(Given task)
Please edit the summary of Winnie's story below, giving it again from "But then Winnie’s" to "out of hand." with "Flag Day" changed to "Pi Day".

Winnie life was pretty normal right up until the last day of fourth grade.  Sure, her parents were fighting a lot, and didn’t really listen to each other, but other kids had problems too, right?  Then, on the last day of school, her parents sat her down on the x marked in the exact center of the sofa and sat on either side of her to tell her they were getting a divorce.  But both her parents assured her that they still loved her, and that splitting Winnie’s time equally between them was important.

So they sold the house Winnie had grown up in (through fourth grade), and each bought the only two houses on Circle Road, where the two backyards met, not far from Uncle Huck…her mother’s brother and her father’s best friend.  Between the backyards was a giant linden tree, not on either parents’ property.  It was perfect for them–Winnie (and her cat Buttons) could spend Sundays, Tuesdays and Fridays with her mom;  Mondays, Thursdays and Saturdays with her dad, and every Wednesday, she and Buttons would live by themselves in the treehouse designed and built by Uncle Huck.  Her parents thought it was perfect.  Winnie wasn’t so sure.

But at first it didn’t seem too bad.  Winnie loved her round treehouse, with its own kitchen and living room, bathroom and loft.  And she really enjoyed having a day to herself, with just Buttons for company.  Her parents were even being pretty cool with the equal time thing.

But then Winnie’s mom realized that Winnie would be celebrating Thanksgiving with her father.  So she decided to create another celebration to make up for no Thanksgiving; Flag Day.  Winnie was more confused than happy about the over-the-top celebration, but told her mother it was fun.  And then her dad saw them out in their yard from his back window; so he got into the act with World UFO Day.  Suddenly, both her parents started trying to outdo each other with daily parties, events and field trips when they had Winnie, to make up for each celebration she got to spend with the other.   From International Tongue Twister Day to Ice Cream Sandwich Day to Flossing Day to Cow Appreciation Day to Peach Day, the celebrations started growing and growing and growing…and getting totally out of hand.

Winnie’s frustration also started growing.  As both parents spend the whole afternoon and evening celebrating weird holidays with her on “their” days, Winnie finds less and less time to do her homework, until she was spending Wednesday doing all her homework as well as catching up with her sleep.   It didn’t work as well as she thought, since by February she was falling asleep at her desk during school.  But the last straw was when Mr. B, her teacher, told her she was in danger of flunking fifth grade.

(Material provided)
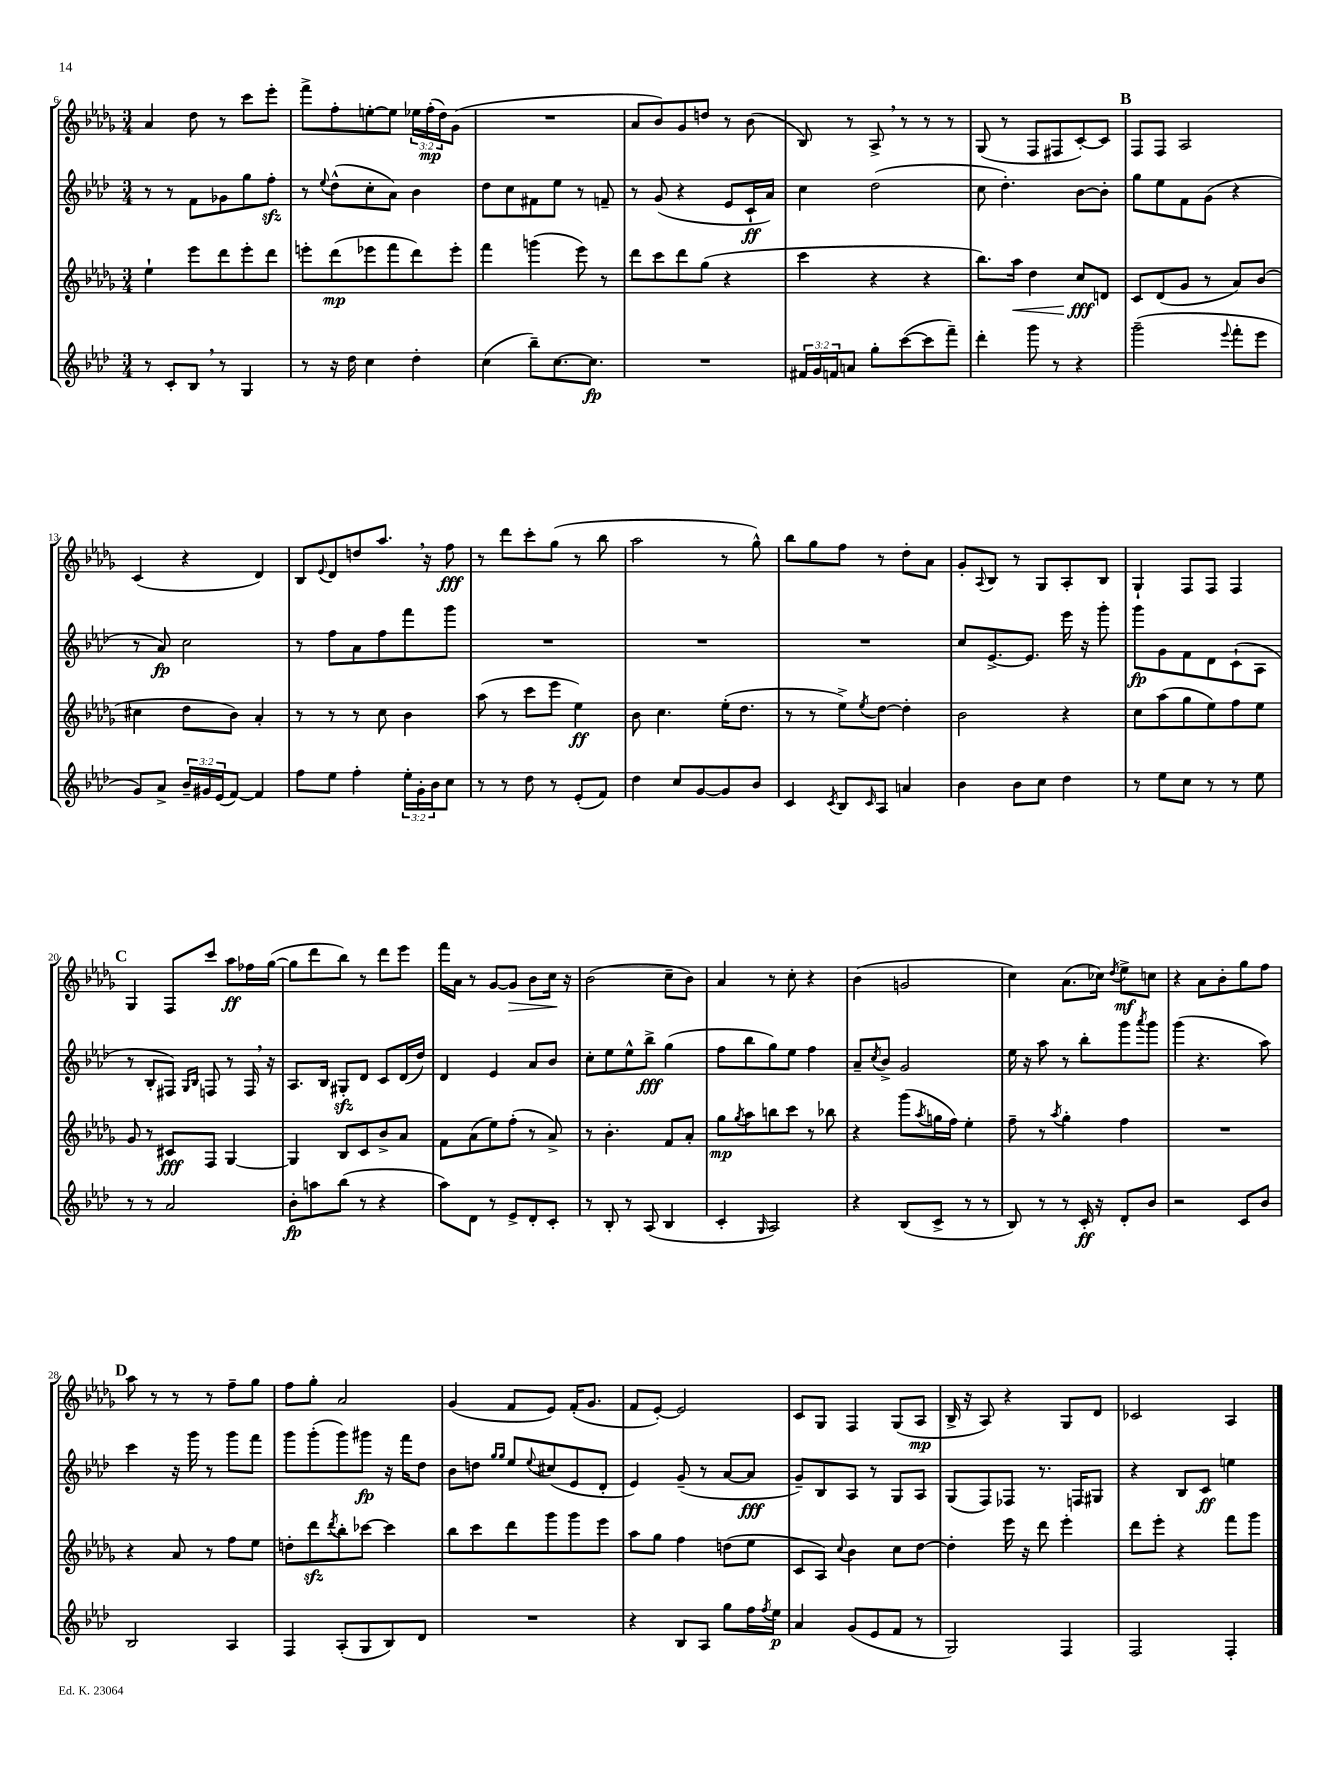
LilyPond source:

(Solved problem)
But then Winnie’s mom realized that Winnie would be celebrating Thanksgiving with her father.  So she decided to create another celebration to make up for no Thanksgiving; Pi Day.  Winnie was more confused than happy about the over-the-top celebration, but told her mother it was fun.  And then her dad saw them out in their yard from his back window; so he got into the act with World UFO Day.  Suddenly, both her parents started trying to outdo each other with daily parties, events and field trips when they had Winnie, to make up for each celebration she got to spend with the other.   From International Tongue Twister Day to Ice Cream Sandwich Day to Flossing Day to Cow Appreciation Day to Peach Day, the celebrations started growing and growing and growing…and getting totally out of hand.